____ EXTRAIT DE LA PAGE

D'abord, l'un de ses fils, atteint d'une mystérieuse maladie, est mort. Puis un deuxième, et un troisième. En 1996, Khalid al-Jabor avait déjà perdu cinq de ses enfants, tous atteints du sida, victimes du sang contaminé qu'une firme française aurait exporté vers l'Irak.
Aujourd'hui, cet homme de 58 ans se bat toujours pour obtenir réparation de l'Institut Mérieux, repris depuis par le géant Sanofi, pour lui et quelque 270 familles de victimes irakiennes.
"Je crois que les droits de l'Homme, la liberté, la démocratie sont des principes imaginaires, ils n'existent pas vraiment", dit avec amertume Khalid al-Jabor lors d'une visite à Paris où Sanofi a accepté de rouvrir le dossier.
L'histoire a commencé au début des années 80, lorsque le virus venait d'être découvert et que son évocation terrorisait le monde entier.
A l'époque, cinq des fils de M. Jabor, tous hémophiles, nécessitaient régulièrement des transfusions sanguines.
Ils ont tous été traités à Bagdad et ont reçu des transfusions de poches de sang qui auraient été importées de l'Institut Mérieux par les autorités irakiennes.
Avec la prise de conscience dès 1982 que de nombreux hémophiles étaient atteints du VIH (virus du sida), les scientifiques ont commencé à plaider pour que le sang soit chauffé pour tuer les virus.
Alain Bernal, porte-parole de Sanofi Pasteur, affirme qu'à l'époque, il y avait de fortes craintes que ce processus n'endommage dans le sang le facteur VIII (facteur de coagulation) dont les hémophiles ont un besoin vital.
En février 1985, le journal médical The Lancet relevait cependant que chauffer le sang n'avait pas de conséquences néfastes. Ce n'est qu'en novembre 1985 que l'entreprise Mérieux a arrêté d'exporter des lots non chauffés vers l'Irak, la Libye, la Tunisie et d'autres.
Dans un entretien à l'AFP en 1992, quand le scandale a éclaté, Alain Mérieux, président de l'Institut, avait "assumé" ce retard en expliquant qu'à l'époque ses équipes développaient "un procédé industriel de chauffage".
"Avec le recul, je pense que nous avons réagi trop lentement mais qu'en aucune façon il n'y avait chez nos collaborateurs de doutes sur l'innocuité des produits", avait-il précisé.
- Compensations financières? -
Pour M. Jabor, fonctionnaire retraité, et son épouse, le drame a été implacable.
En 1983, leur fils de quatre ans, Ali, est mort de ce qui était à l'époque une mystérieuse maladie. En 1986, Walid, 8 ans, décéde des mêmes symptômes. Plus tard, Bachar, 7 ans, connait le même sort.
Les deux derniers, diagnostiqués du sida, ont été placés en quarantaine dans un hôpital de Bagdad jusqu'à leur mort, seuls. "Personne ne pouvait les voir, je n'ai pas eu accès à mes fils", dit M. Jabor.
Il a commencé à craindre que les autorités veuillent lui prendre ses deux autres fils, Haïdar et Mohamed.
Haïdar est mort en 1989, à l'âge de six ans. Mohamed en 1996.
Dans un pays sous dictature de Saddam Hussein, on avait conseillé au père de famille de ne pas révéler son histoire.

________

CONSIGNES —
[A] Indiquez si chacune des affirmations suivantes concorde avec l'article sur le sang contaminé, en répondant par oui ou par non et en citant textuellement les mots qui tranchent : (i) Khalid al-Jabor a 58 ans ; (ii) Mérieux a cessé d'exporter des lots non chauffés en février 1985 ; (iii) Haïdar est mort à l'âge de six ans.
[B] Répondez brièvement à ces questions sur l'article sur le sang contaminé :
(i) Pour combien de familles de victimes irakiennes Khalid al-Jabor demande-t-il réparation ?
(ii) Quel journal médical relevait en février 1985 que chauffer le sang n'avait pas de conséquences néfastes ?
(iii) Quel âge avait Ali lorsqu'il est mort ?
[C] Extrayez de l'article sur le sang contaminé le passage qui commence par « Il a commencé » et se poursuit jusqu'à « révéler son histoire. ».
Les lignes n'ont aucun rôle dans cet exercice.

____ EXTRAIT DE DONNÉES

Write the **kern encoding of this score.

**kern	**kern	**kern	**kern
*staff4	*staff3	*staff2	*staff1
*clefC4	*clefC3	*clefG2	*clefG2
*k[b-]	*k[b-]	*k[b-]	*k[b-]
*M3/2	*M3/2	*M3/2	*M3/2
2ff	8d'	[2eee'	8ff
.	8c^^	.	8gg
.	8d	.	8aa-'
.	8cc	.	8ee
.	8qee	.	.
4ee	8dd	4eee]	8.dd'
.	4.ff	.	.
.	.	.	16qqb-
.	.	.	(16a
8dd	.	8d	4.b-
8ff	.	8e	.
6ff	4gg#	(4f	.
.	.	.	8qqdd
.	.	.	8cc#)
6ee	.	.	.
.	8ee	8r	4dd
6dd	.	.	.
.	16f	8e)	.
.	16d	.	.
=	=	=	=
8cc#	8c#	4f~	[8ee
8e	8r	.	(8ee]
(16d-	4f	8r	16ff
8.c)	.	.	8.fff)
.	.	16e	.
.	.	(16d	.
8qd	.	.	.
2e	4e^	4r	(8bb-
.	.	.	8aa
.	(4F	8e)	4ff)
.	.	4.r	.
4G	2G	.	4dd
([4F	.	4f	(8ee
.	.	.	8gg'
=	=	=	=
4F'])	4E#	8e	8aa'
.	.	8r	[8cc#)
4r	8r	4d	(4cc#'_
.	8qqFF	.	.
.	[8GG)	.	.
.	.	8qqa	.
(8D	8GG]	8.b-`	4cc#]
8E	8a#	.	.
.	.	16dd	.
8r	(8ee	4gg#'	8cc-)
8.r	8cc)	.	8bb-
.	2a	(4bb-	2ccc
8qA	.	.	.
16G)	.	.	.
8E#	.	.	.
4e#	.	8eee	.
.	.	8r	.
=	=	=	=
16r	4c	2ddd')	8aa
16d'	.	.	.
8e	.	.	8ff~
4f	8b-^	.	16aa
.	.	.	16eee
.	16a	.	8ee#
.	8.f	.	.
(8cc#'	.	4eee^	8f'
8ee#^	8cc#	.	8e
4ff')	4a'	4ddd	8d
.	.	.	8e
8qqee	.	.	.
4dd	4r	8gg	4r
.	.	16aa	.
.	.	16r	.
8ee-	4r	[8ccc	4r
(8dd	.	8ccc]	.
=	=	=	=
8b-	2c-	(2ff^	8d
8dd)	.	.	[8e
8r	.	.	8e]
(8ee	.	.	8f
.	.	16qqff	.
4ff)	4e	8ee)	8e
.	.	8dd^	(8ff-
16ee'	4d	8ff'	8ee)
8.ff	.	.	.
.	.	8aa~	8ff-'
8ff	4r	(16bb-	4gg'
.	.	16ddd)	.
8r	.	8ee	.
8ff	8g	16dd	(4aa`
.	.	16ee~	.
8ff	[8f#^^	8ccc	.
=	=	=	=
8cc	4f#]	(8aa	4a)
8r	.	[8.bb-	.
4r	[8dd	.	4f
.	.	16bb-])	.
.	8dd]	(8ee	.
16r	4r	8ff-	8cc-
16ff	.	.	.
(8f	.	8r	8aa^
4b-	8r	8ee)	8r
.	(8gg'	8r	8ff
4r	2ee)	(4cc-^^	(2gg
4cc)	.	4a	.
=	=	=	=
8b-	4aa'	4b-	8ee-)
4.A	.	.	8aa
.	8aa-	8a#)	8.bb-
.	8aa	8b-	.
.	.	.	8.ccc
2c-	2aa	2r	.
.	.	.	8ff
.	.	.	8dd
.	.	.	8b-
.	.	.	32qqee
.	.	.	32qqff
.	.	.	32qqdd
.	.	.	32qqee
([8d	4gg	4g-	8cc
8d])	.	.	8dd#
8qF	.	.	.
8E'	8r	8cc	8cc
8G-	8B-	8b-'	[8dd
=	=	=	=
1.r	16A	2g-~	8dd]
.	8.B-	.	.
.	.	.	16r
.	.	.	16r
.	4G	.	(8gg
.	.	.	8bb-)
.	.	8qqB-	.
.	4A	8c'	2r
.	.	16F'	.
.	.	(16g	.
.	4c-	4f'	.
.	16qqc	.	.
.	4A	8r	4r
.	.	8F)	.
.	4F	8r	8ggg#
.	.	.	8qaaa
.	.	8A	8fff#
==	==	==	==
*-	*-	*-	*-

________

RÉSULTATS PAR TÂCHE —
[A]
(i) Oui : « cet homme de 58 ans ».
(ii) Non : « Ce n'est qu'en novembre 1985 que l'entreprise Mérieux a arrêté d'exporter des lots non chauffés ».
(iii) Oui : « Haïdar est mort en 1989, à l'âge de six ans. »

[B]
(i) Quelque 270 familles.
(ii) The Lancet.
(iii) Quatre ans.

[C]
Il a commencé à craindre que les autorités veuillent lui prendre ses deux autres fils, Haïdar et Mohamed.
Haïdar est mort en 1989, à l'âge de six ans. Mohamed en 1996.
Dans un pays sous dictature de Saddam Hussein, on avait conseillé au père de famille de ne pas révéler son histoire.